Have you ever hit the gym hard, only to step on the scale and be disappointed to see the numbers going up instead of down?

It’s a frustrating experience, no doubt; but the good news is, it’s a common phenomenon and typically temporary.

Fitness Fahrenheit, in its latest guide, explores the reasons why you might be gaining weight despite your best efforts in the gym, and what you can do about it.

Read the guide in full here https://www.fitnessfahrenheit.com/does-weightlifting-make-you-gain-weight/

In the guide, Fitness Fahrenheit highlights that weight gain is a natural fallout of strength training, albeit temporarily. As a result, the expert advises that you don’t get alarmed if you see a higher scale number, as this may indicate progress and that your body is adjusting to the workout.

A common cause of weight gain, as the guide pointed out, is the buildup of new lean muscle mass that resulted from the exercise. "If you are weight training regularly, your body fat percentage will decrease, but your muscle will become denser," the guide noted.

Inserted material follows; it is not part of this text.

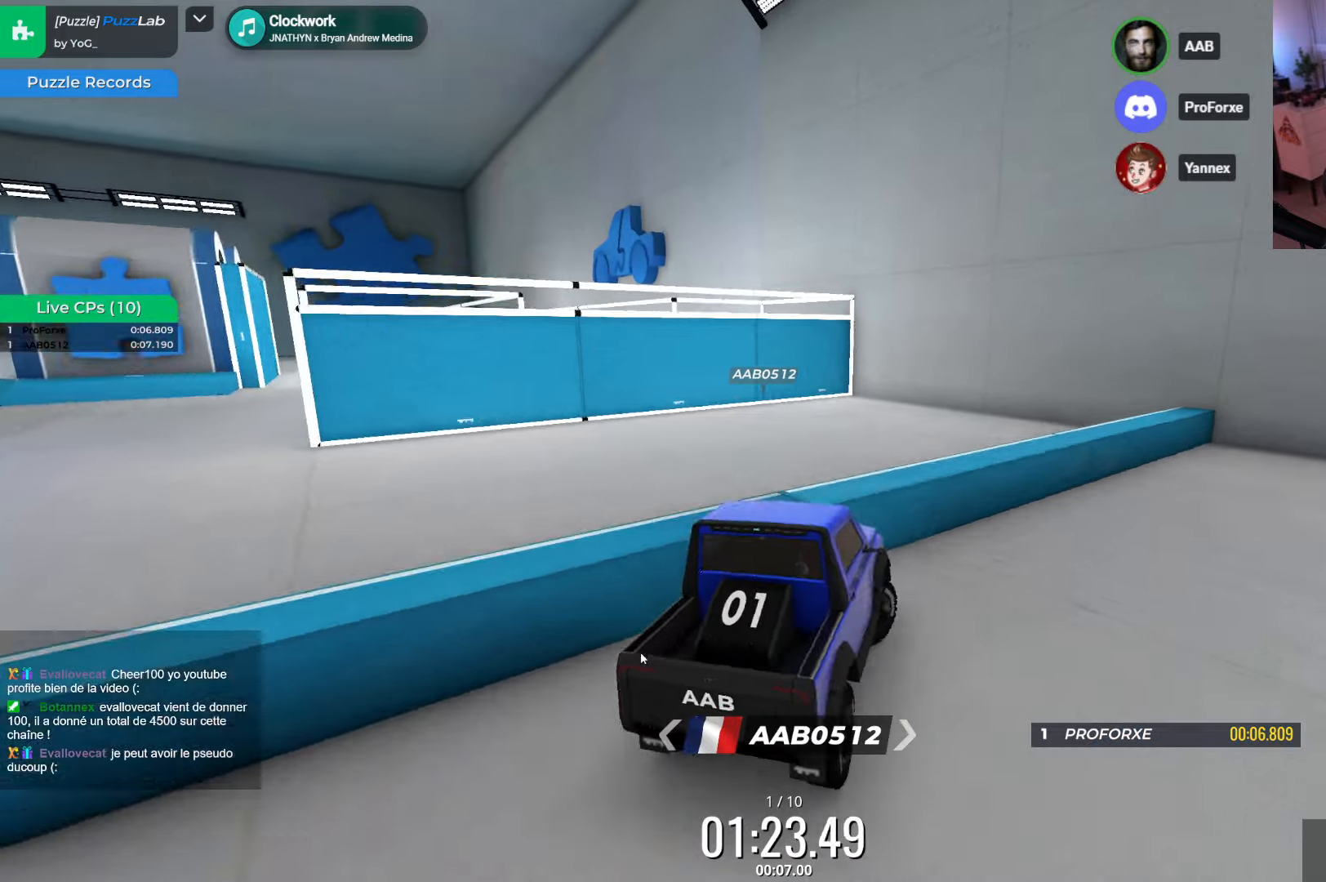
{"keys": [], "events": [[34, "up", "down"], [350, "up", "up"], [367, "right", "up"]]}
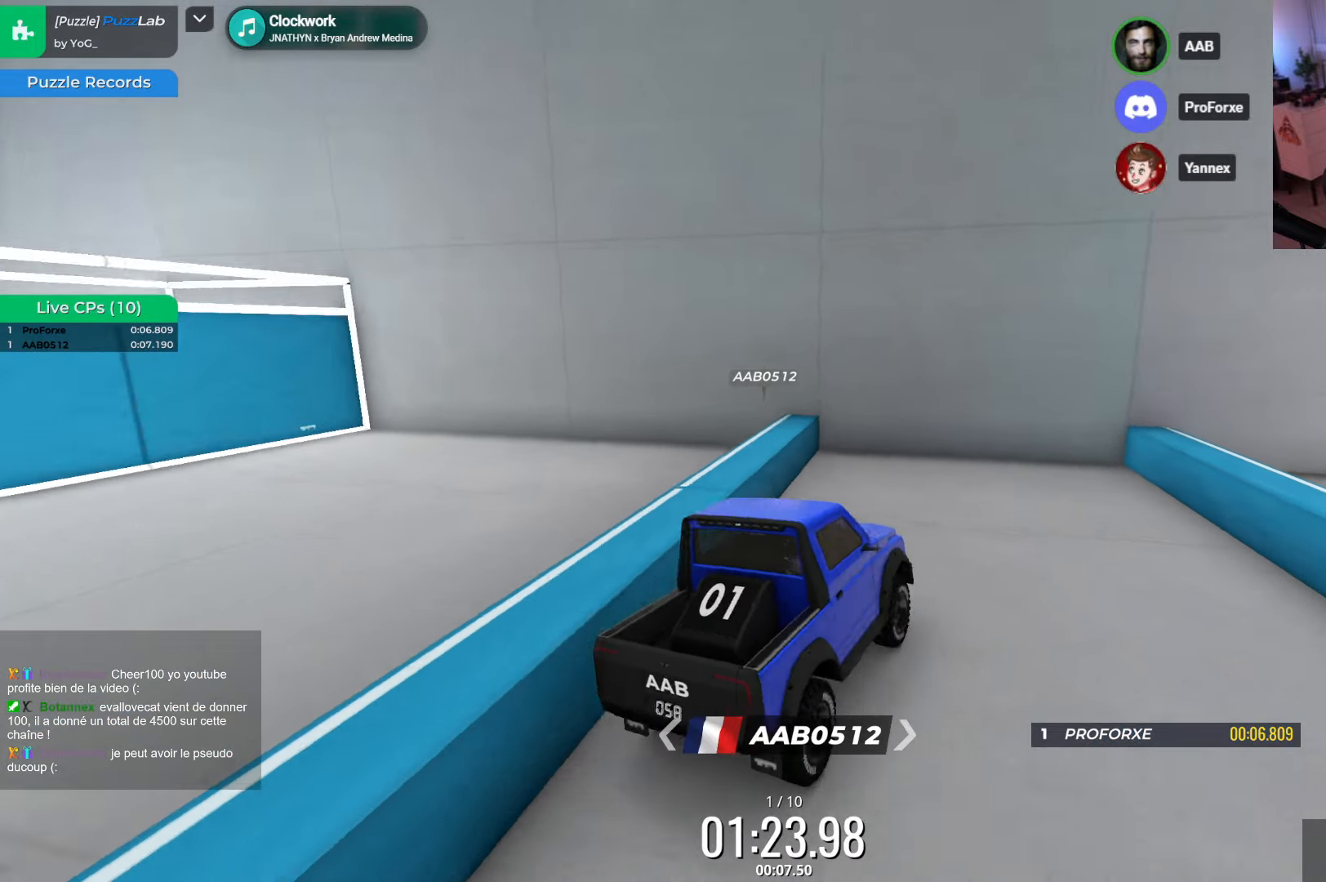
{"keys": [], "events": [[234, "left", "down"], [467, "left", "up"]]}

Since muscle mass is denser than fat, it tends to show up as extra weight. This shift in your body composition, as Fitness Fahrenheit explained, takes at least a month or two of consistent strength training to manifest.

Other reasons for weight gain outlined by the guide include increased water retention from consuming post-workout snacks or supplements and inflammatory weight gain.

As Fitness Fahrenheit explained, some post-workout supplements, such as creatine, are high in carbs, which, when consumed, cause a spike in your muscle glycogen, stimulating your body to retain more water.

Exercise-induced inflammation results from the body’s repair process for those microtears your muscle tissues sustain during a workout. These inflammations occur because of an accumulation of white blood cells in the body, which can show up as temporary weight gain post-workout, the guide stated.

You can also find a variety of other practical tips in the guide that can help you avoid post-workout weight gain.

For example, the guide recommends switching those carb-loaded post-workout snacks for protein-rich alternatives.

Doing more cardio, especially moderately intense cardio exercises, for at least five hours a week in addition to weight training two days a week is an excellent way to increase your strength and prevent weight gain.

Don’t sweat it. Even when you don’t see the results of your workout or think your weight gain issue is getting worse, keep on grinding at the gym and you’ll surely smile!